Why are some techniques for generating random data in python more secure than others?
Is "random" really random? Let's find out.
Think of a number from 0 to 5. C'mon. Humor me and try this out.
Do you have something in mind? Good. Now, consider how you landed on that specific numeric value and why you chose it. Were you thinking of a birthday? Maybe a recent sports score? Perhaps you glanced at a particular visual pattern or quantity of something nearby?
There's actually a LOT of ways that the human mind can generate "random" data. Some techniques are more unpredictable and elaborate than others. The same can be said for programming languages and the techniques they use for generating random data. Python is a great example.
For the purpose of illustration, let's say I have a list of numbers in python:
numbers = ['0', '1', '2', '3', '4', '5']
How would I tell python to randomly choose one of those values from the list? One approach would be to use the random.choice()
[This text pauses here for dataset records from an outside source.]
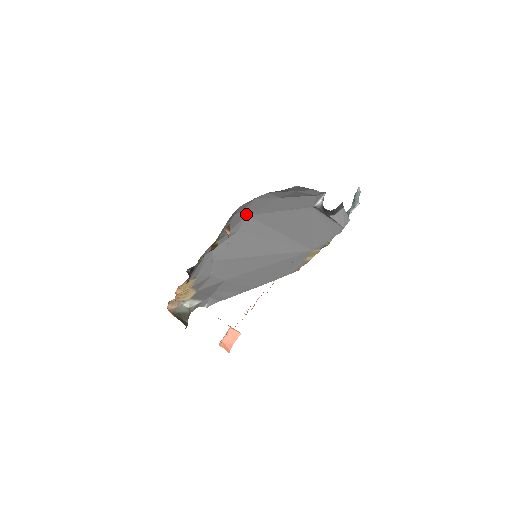
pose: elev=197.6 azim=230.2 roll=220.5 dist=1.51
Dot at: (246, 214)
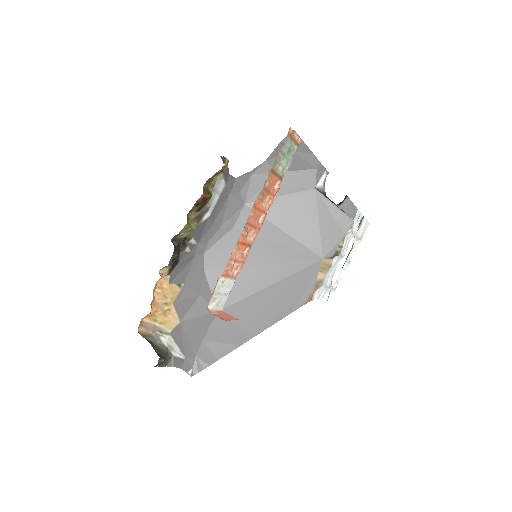
Dot at: (243, 202)
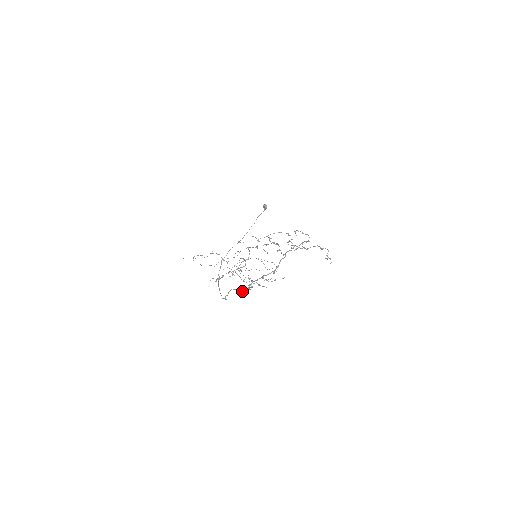
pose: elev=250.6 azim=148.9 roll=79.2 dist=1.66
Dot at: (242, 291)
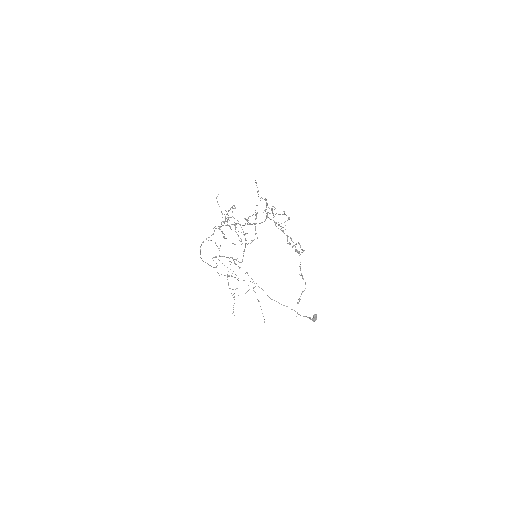
Dot at: occluded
method and run some code like:
import random
numbers = ['0', '1', '2', '3', '4', '5']
print(random.choice(numbers))
In modern versions of python (3.6 and later), I could use something like secrets.choice()
and run some code like:
import secrets
numbers = ['0', '1', '2', '3', '4', '5']
print(secrets.choice(numbers))
So what exactly is the difference here? Basically, it comes down to determining how random a "random" value actually is. Computers are GREAT at following instructions but it's more difficult to enable them to produce unpredictable data.
random.choice()
is a python method that uses "standard" pseudo-random number generators (PRNGs). To a human, whatever value it picks from the list would seem completely unplanned but in actuality, it's somewhat predictable. The algorithms that create the perceived randomness, rely on a starting point (typically referred to as a "seed"). That seed value (and how the computer comes up with it) is very important. In the case of standard PRNG, the seed could be something like a user-set value or otherwise predictable data-point like a computer's local time.
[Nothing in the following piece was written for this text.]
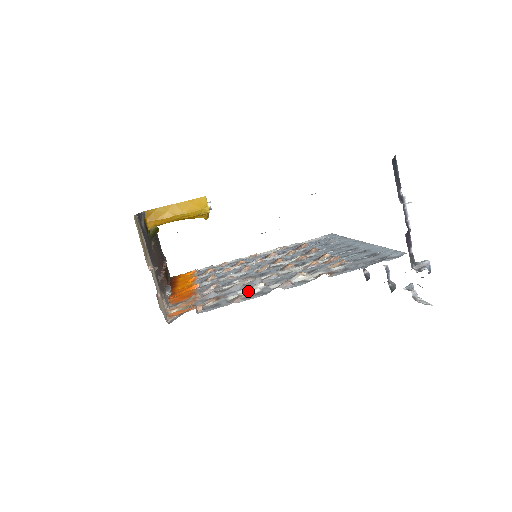
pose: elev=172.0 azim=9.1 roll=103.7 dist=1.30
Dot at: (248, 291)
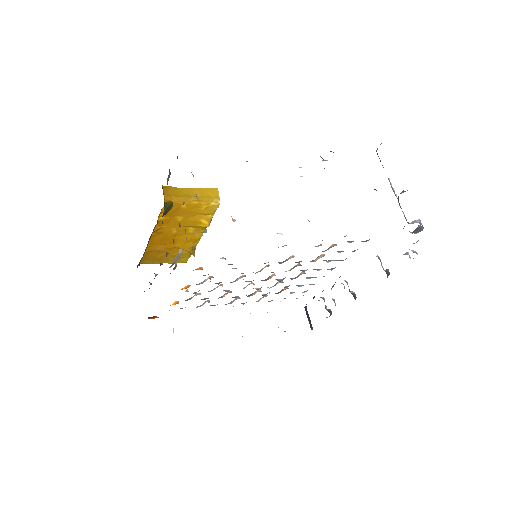
Dot at: occluded
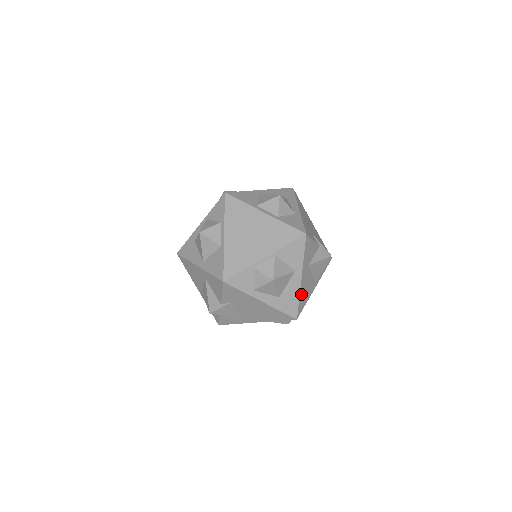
In contrast, secrets.choice()
is using cryptographically secure pseudo-random number generators (CSPRNGs). The underlying math and algorithms still need seed values, but these are harder to predict and reproduce (which is good when it comes to security). They can use sources of "entropy" (true randomness) from the system, such as timing of hardware events (e.g. mouse movements) or thermal noise/decay.
OK, so with all that said, what method should be used and when? It really just depends (I know, I know - classic consultant answer, right?). It's true though! If we're not protecting anything with the randomness, it might not matter. On the other hand, if we were needing this random data for security use cases (e.g. generating a passphrase, etc) then it's ABSOLUTELY important to make it as difficult as possible to construct/predict the data.